Workers’ compensation insurance is required in California. This helps cover medical expenses, lost wages and so on after an employee has suffered a work-related injury or developed a work-related illness. Of course, determining whether something is work-related can be difficult in some cases.
Injuries that occur at the workplace count in addition to injuries incurred in other locations if employees were still engaged in some job-related activity, such as driving a company-owned vehicle and running a job-related errand. Even attending a company party or social event hosted by the employer counts as relating to one’s employment.
Injuries suffered during a lunch break can count if the setting was on employer-owned grounds or connected in some other way to employment. For example, the employee may have been lunching off company grounds with a client. If alcohol served at a company event contributes to an injury, victims may have a case. Mental injuries and preexisting conditions that worsened over the course of employment may also form the basis for a claim.

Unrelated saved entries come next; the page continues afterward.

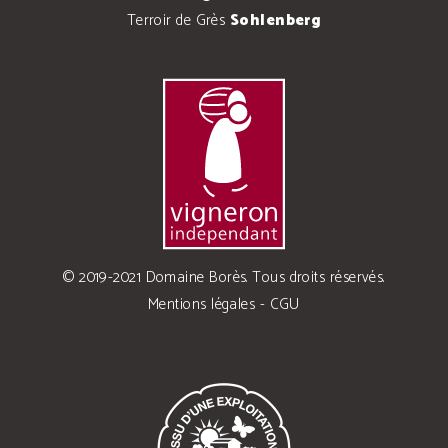
Terroir de Grès
Sohlenberg
© 2019-2021 Domaine Borès. Tous droits réservés.
Mentions légales
-
CGU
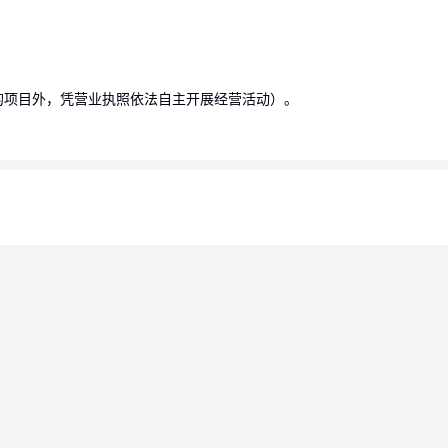
的项目外，凭营业执照依法自主开展经营活动）。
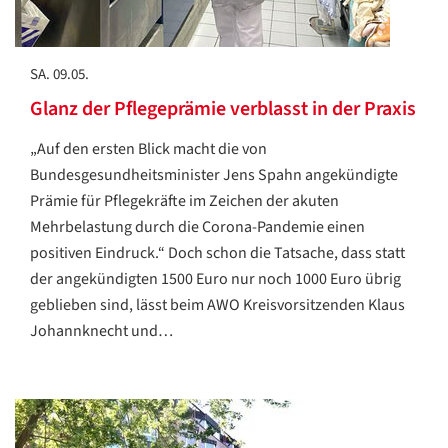
SA. 09.05.
Glanz der Pflegeprämie verblasst in der Praxis
„Auf den ersten Blick macht die von
Bundesgesundheitsminister Jens Spahn angekündigte
Prämie für Pflegekräfte im Zeichen der akuten
Mehrbelastung durch die Corona-Pandemie einen
positiven Eindruck.“ Doch schon die Tatsache, dass statt
der angekündigten 1500 Euro nur noch 1000 Euro übrig
geblieben sind, lässt beim AWO Kreisvorsitzenden Klaus
Johannknecht und…
Datenschutzerklärung
Datenschutzerklärung
Google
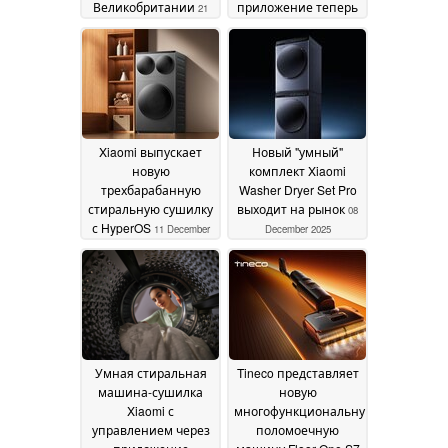
Великобритании
приложение теперь
21
доступна во многих
February 2026
странах
22 January 2026
Xiaomi выпускает
Новый "умный"
новую
комплект Xiaomi
трехбарабанную
Washer Dryer Set Pro
стиральную сушилку
выходит на рынок
08
с HyperOS
11 December
December 2025
2025
Умная стиральная
Tineco представляет
машина-сушилка
новую
Xiaomi с
многофункциональную
управлением через
поломоечную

In California, employers may deny workers’ compensation benefits to employees who were injured while “skylarking,” or indulging in horseplay, since this constitutes a willful disregard for job safety rules. Independent contractors do not qualify for benefits. However, undocumented immigrant workers are included under an employer’s workers’ compensation insurance policy.
Workplace injuries can come in different shapes and different levels of severity. Victims may want a lawyer to assist them with the filing process while they focus on recovering. If they have incurred a permanent disability, they may need to wait until they have reached maximum medical improvement before filing for benefits. The lawyer may be able to explain all the relevant details to victims during a case evaluation. He or she may also handle any appeals.